Шрифт:
— Здесь, вашбродь! — Кузьма появляется из-за плеча неслышно, как и положено приличному домовому-ординарцу.
— Проводи господ иностранцев в баньку, — и, повернувшись к господам иностранцам, вновь перехожу на английский, — джентльмены, следуйте за моим ординарцем, он всё организует в лучшем виде.
Озябшая пятёрка движется к эскадронной бане следом за Кузьмой. Жду, когда они скроются из глаз.
— Где это вы их так потаскали, что они так промёрзли?
— Не знаю, господин штабс-ротмистр, — честно отвечает граф, — надо у Горощени спросить.
— Лявон?
— Вам, вашбродь, этого лучше не знать. Живы, и то хорошо, — многозначительно говорит он.
И от его тона у меня самого бегают мурашки по коже.
— Молодцы, — я доволен Канкриным и Лихом, вместо часа они двигались от Лояна почти сутки, за которые мы благополучно отчитались в Офицерском собрании полка с Маннергеймом и Будённым, и вот уж этим иностранцам наши доклады слушать было совершенно ни к чему.
— Интересно, почему один из них так и сверлил меня взглядом? — спрашиваю у Канкрина.
— Который?
— Такой рыжеватый англичанин.
— Это который Джон Джером?
Пожимаю плечами.
— Кирилл Иваныч, я не видел списка журналистов. Знаю только про военных представителей.
— Да вы что, господин штабс-ротмистр?! — Кажется Канкрин откроет мне секрет на миллион — так блестят от предвкушения его глаза. — Эта троица гораздо интересней английского майора и американского капитана. Старший из них — Артур Конан Дойл, вы же читали приключения сыщика Шерлока Холмса? Второй, американец в кепке, Джек Лондон, я в восторге от его «The Call of the Wild»[1], который он выпустил в прошлом году, и рассказов про золотоискателей на Аляске.
Офигеть… сюрприз удался. Но оказалось — самое интересное впереди.

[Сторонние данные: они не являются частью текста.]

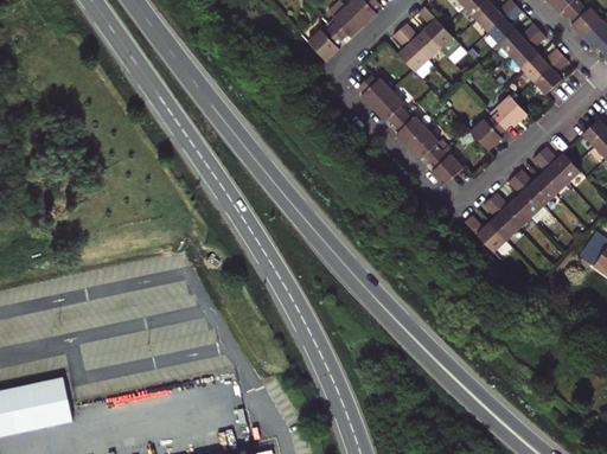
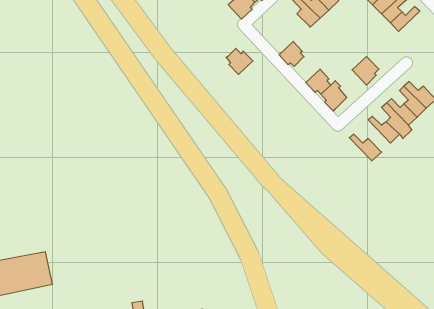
building: [533,55,568,95] -> none
building: [358,78,394,113] -> [226,48,253,74]
building: [494,96,529,132] -> none
building: [395,115,429,149] -> none
building: [486,199,523,242] -> none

— Но самое интересное — третий журналист — Джон Джером.
Морщу лоб. Если это и известный в этом мире персонаж, то не для меня.
— И?
— Это не его настоящее имя и фамилия.
— Уже интереснее. Вы, граф, умеете заинтриговать старшего воинского начальника.
Канкрин ухмыляется, этого эффекта, он, похоже, и добивался.
— Это сэр Уинстон Черчилль, восьмой герцог Мальборо, член Палаты Общин, писатель, журналист и герой недавней войны с бурами.
Вот это называется, удивил. Ни старший лейтенант Лёха Шейнин, ни штабс-ротмистр Гордеев и думать не могли, что их теперь уже общий жизненный путь пересечётся с такими… для меня, Шейнина, персонажами из Википедии и биографий в собраниях сочинений, а для первообитателя этого тела, под чьим именем я тут живу уже который месяц, даже не знаю…
Увлекался ли Гордеев литературой, читал ли рассказы про Смока и Малыша и Шерлока Холмса и доктора Ватсона?
Я до сих пор почти ничего не знаю о себе здешнем.
А ещё мне не даёт покоя взгляд мистера Черчилля. Он явно узнал Гордеева и смотрел на него-меня так, словно уже видел в этой жизни и очень близко.
Ещё одна загадка, разгадать которую у меня пока нет возможности.
Надо бы плотно заняться собственной здешней биографией. Пока война ещё как-то сойдёт быть человеком без прошлого, а когда она кончится, мы вернёмся их Маньчжурии в Россию, и вокруг окажется масса людей, которые прекрасно знали штабс-ротмистра Гордеева Николая Михайловича…
А что делать с Черчиллем? Как себя вести с ним?
Решение пришло быстро, на интуиции. А почему бы и мне не попариться с гостями?!
Эскадронная баня вместит и ещё одного любителя поддать и не только парку. Заодно гляну, как там справляется «дядя Гиляй».
Но сперва я метнулся к себе на квартиру, отыскал в загашнике у Скробута приныченную бутылку домашнего кавказского коньяка, подаренную мне Шамхаловым. Бывший мой комэск презентовал по случаю создания нашего эскадрона особого назначения и производства меня в его командиры.
«Король репортажа» справлялся на «ять» с плюсом. Уже в предбаннике, где я скидывал с себя форму, можно было различить гул голосов в парной. Говорили, разумеется, по-английски, и надо сказать Гиляровский и на этом языке прекрасно поддерживал разговор.
Замираю у двери. Подслушивать нехорошо, но я хочу понимать градус доверия и расслабона, который царит в парной.
Гости, по ходу, отогрелись и размякли.
— Я бы всех этих «vas-siyas» — к стенке, чтобы не крали у народа и армии, — басит Гиляровский по-английски.